# ASSIGNMENT
Copy the text of all the entries below line for line, without changing anything, and leave the pictures out.

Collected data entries
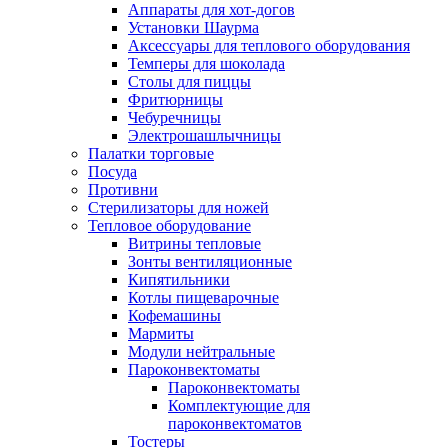
Аппараты для хот-догов
Установки Шаурма
Аксессуары для теплового оборудования
Темперы для шоколада
Столы для пиццы
Фритюрницы
Чебуречницы
Электрошашлычницы
Палатки торговые
Посуда
Противни
Стерилизаторы для ножей
Тепловое оборудование
Витрины тепловые
Зонты вентиляционные
Кипятильники
Котлы пищеварочные
Кофемашины
Мармиты
Модули нейтральные
Пароконвектоматы
Пароконвектоматы
Комплектующие для
пароконвектоматов
Тостеры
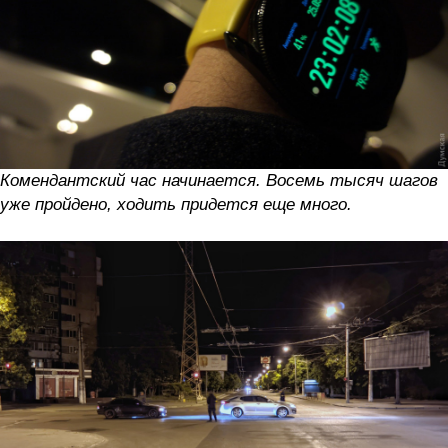
Комендантский час начинается. Восемь тысяч шагов
уже пройдено, ходить придется еще много.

# RESULT OF THIS TASK
Аппараты для хот-догов
Установки Шаурма
Аксессуары для теплового оборудования
Темперы для шоколада
Столы для пиццы
Фритюрницы
Чебуречницы
Электрошашлычницы
Палатки торговые
Посуда
Противни
Стерилизаторы для ножей
Тепловое оборудование
Витрины тепловые
Зонты вентиляционные
Кипятильники
Котлы пищеварочные
Кофемашины
Мармиты
Модули нейтральные
Пароконвектоматы
Пароконвектоматы
Комплектующие для
пароконвектоматов
Тостеры
Комендантский час начинается. Восемь тысяч шагов
уже пройдено, ходить придется еще много.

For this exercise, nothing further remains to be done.